**読む文章**
'''

皆様こんにちは。もう1年以上も新型コロナウイルスの感染が収まらない状況が続いています。この状態を打ち破る手段として最も期待されているのがワクチンです。今回はこのワクチンのお話です。
ワクチンは感染症の予防のために、病原体を弱めるか不活性化した状態にして人体に接種するものです。18世紀にジェンナーによって行われた天然痘に対するものが世界最初のワクチンとして知られています。現在よく使われているのはインフルエンザウイルスや肺炎球菌に対するもので、受けたことがある方も多いと思います。
ワクチンを接種すると体の中で何が起きるのでしょうか。ワクチンは体にとって異物ですので、いつも体中を見張っている免疫系の細胞が刺激されます。その結果、異物を排除しようとして、攻撃型のリンパ球ができたり、異物に対する抗体が作られたりします。その状態になっていれば、次に病原体が体に侵入してもあっさりと退治されてしまうわけです。
新型コロナウイルスに対するワクチンは、わが国でも2021年2月に一部の医療者に対して接種が開始されました。これはRNAワクチンと呼ばれる新しいタイプのもので、今までの病原体タンパク質でできているものとは異なります。脂肪の膜に包まれた新型コロナウイルスの遺伝情報(RNA)を筋肉注射することで、人体の細胞の中にそのRNAが取り込まれ、ウイルスタンパク質の一部が作られます。そのタンパク質が細胞の外に出されることで、それに対する免疫反応が起きるという仕組みです。RNAは非常に壊れやすいので、マイナス70度など低温での保存が必要になります。

'''

**もとの資料**

'''

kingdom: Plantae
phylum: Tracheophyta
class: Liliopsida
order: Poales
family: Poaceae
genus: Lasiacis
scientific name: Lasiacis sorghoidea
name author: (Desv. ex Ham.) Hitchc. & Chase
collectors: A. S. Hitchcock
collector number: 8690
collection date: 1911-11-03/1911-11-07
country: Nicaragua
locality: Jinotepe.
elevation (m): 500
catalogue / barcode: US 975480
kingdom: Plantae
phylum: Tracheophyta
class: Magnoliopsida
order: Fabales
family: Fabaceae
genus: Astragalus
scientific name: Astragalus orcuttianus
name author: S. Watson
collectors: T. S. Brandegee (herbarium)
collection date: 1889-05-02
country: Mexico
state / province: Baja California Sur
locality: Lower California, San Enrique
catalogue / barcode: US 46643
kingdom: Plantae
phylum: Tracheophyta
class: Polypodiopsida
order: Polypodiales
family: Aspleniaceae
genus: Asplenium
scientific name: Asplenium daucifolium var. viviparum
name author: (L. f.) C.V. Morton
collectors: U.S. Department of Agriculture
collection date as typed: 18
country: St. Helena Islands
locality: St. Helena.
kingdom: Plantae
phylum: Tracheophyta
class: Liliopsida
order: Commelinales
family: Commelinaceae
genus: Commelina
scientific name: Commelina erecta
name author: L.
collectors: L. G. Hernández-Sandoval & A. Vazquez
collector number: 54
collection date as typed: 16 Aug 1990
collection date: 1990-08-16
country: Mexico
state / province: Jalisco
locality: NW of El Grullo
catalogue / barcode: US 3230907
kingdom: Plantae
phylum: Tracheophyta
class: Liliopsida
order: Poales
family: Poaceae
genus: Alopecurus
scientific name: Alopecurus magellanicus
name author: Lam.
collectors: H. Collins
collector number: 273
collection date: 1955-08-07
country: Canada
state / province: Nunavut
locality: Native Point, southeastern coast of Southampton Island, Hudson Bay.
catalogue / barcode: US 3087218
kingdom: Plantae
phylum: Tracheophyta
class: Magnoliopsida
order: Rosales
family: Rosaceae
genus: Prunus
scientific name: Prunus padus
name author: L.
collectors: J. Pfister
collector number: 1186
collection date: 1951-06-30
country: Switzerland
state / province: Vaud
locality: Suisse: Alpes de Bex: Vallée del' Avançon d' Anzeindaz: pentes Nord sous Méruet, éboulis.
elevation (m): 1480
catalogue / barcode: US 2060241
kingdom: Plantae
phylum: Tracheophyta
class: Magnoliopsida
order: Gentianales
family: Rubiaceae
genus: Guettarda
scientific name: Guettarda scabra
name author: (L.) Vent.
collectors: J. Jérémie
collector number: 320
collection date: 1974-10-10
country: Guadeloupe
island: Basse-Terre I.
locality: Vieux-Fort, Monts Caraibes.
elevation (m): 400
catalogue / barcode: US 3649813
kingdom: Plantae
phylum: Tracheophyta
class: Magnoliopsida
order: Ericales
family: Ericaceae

'''

ワクチンの文章の「皆様こんにちは。もう1年以上」から「とがある方も多いと思います。」までを、その言葉も含めて、「天然痘」を「痘そう」に変えて書き直してください。

皆様こんにちは。もう1年以上も新型コロナウイルスの感染が収まらない状況が続いています。この状態を打ち破る手段として最も期待されているのがワクチンです。今回はこのワクチンのお話です。
ワクチンは感染症の予防のために、病原体を弱めるか不活性化した状態にして人体に接種するものです。18世紀にジェンナーによって行われた痘そうに対するものが世界最初のワクチンとして知られています。現在よく使われているのはインフルエンザウイルスや肺炎球菌に対するもので、受けたことがある方も多いと思います。